Tuesday, April 27, 2010

Chinas Economic Growth Points to Possible Currency Revaluation

China’s GDP grew at an annualized rate of 11.9% in the first quarter of the year and experts now predict this may lead to an earlier revaluation of the Yuan on the international currency (forex online) market. The rate of expansion was the fastest seen since 2007 and was slightly higher than expected, while consumer price inflation was surprisingly low at 2.2%. Consumer prices rose 2.4% in March compared to a year earlier.

The figures have helped fuel a debate among experts about whether the recent fiscal stimulus package could be contributing to the risk of an overheating economy. They will also complicate debate in Beijing about when to raise interest rates, which were cut in 2008 to counteract the effects of the global financial downturn.

Cheap plentiful loans are helping to push up housing prices and leading to fears of a bubble. The government has increased mortgage rates and introduced a new sales tax on homes to counteract this effect. Economists say that the GDP figures would now justify firmer measures to reduce inflation.

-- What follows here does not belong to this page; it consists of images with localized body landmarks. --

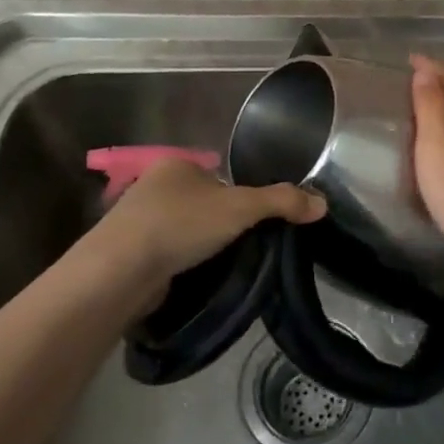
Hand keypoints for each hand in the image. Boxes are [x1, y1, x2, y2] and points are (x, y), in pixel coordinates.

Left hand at [77, 157, 325, 306]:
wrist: (120, 270)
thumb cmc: (181, 224)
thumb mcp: (241, 207)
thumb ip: (282, 202)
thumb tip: (323, 203)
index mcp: (177, 164)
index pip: (220, 177)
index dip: (241, 198)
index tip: (256, 224)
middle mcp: (154, 185)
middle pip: (203, 203)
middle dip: (221, 225)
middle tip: (245, 248)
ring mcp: (137, 220)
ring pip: (183, 230)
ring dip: (201, 246)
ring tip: (224, 268)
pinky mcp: (128, 253)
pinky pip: (167, 254)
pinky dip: (182, 264)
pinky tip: (194, 279)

“We think in absence of a dramatic fall in external demand, it is critical for the government to tighten policy more decisively than they have been doing in order to prevent overheating,” Goldman Sachs economists Yu Song and Helen Qiao said in a note to clients.
However the low rate of inflation has fuelled speculation that there will be a currency revaluation. Either policy-that is a rise in interest rates or an increase in the value of the Yuan-could be used to help slow the Chinese economy.

Unlike a host of its Asian counterparts, including India and Malaysia, China has kept its benchmark interest rates unchanged, even as it leads the way in the global economic recovery. Until now the central bank has relied on curbing credit growth rather than acting on interest rates or the exchange rate to keep the economy on an even keel.

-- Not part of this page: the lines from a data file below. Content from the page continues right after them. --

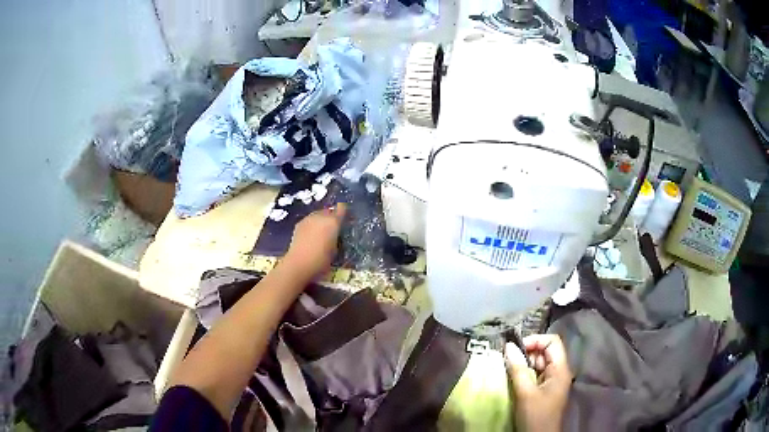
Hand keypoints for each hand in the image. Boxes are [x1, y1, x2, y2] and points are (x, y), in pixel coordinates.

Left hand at [284, 203, 346, 278]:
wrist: (299, 263)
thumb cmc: (322, 260)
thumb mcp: (335, 250)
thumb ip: (337, 237)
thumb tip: (335, 233)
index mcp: (333, 222)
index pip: (342, 209)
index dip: (344, 212)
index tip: (346, 218)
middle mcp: (321, 216)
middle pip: (329, 211)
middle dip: (332, 216)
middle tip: (334, 227)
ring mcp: (308, 219)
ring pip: (318, 214)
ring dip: (321, 220)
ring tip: (322, 231)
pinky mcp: (299, 224)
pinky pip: (309, 220)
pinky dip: (312, 225)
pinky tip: (311, 235)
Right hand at [505, 335, 572, 431]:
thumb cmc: (536, 415)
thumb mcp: (525, 393)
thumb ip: (518, 369)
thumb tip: (508, 346)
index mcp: (560, 369)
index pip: (553, 342)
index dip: (536, 340)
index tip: (516, 348)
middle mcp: (559, 372)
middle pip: (546, 351)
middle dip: (527, 352)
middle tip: (508, 359)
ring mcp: (552, 381)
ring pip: (540, 363)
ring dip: (525, 363)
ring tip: (508, 367)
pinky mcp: (545, 390)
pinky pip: (536, 374)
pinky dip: (525, 373)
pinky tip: (513, 377)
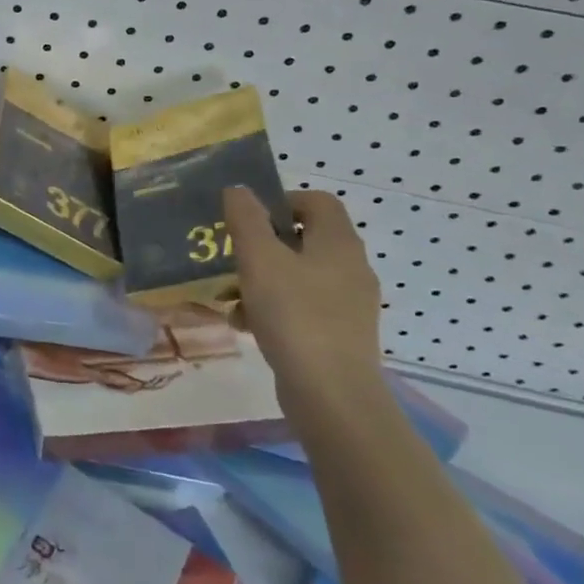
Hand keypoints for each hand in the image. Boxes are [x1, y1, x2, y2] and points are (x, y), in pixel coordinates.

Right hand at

China has been under persistent pressure from President Obama to address the Yuan, which many commentators say is undervalued and gives the Chinese an unfair advantage in export markets. The Yuan’s exchange rate has been pegged to that of the US Dollar since July 2008 to shield the Chinese economy from the worst effects of the global economic downturn. However the strength of the Chinese recovery has fueled criticism of this policy.

On Thursday the Chinese Commerce Ministry reaffirmed its opposition to a stronger Yuan, saying that it would do nothing to ease the problem of near double digit US unemployment.

If the Chinese government is successful at keeping growth at a manageable rate, China is likely to overtake Japan as the world’s second biggest economy this year. Li Xiaochao, spokesman for China’s National Bureau of Statistics, told reporters in Beijing that the “momentum of national economic recovery” had further expanded and there was “a good foundation for reaching the targets set for the whole year”.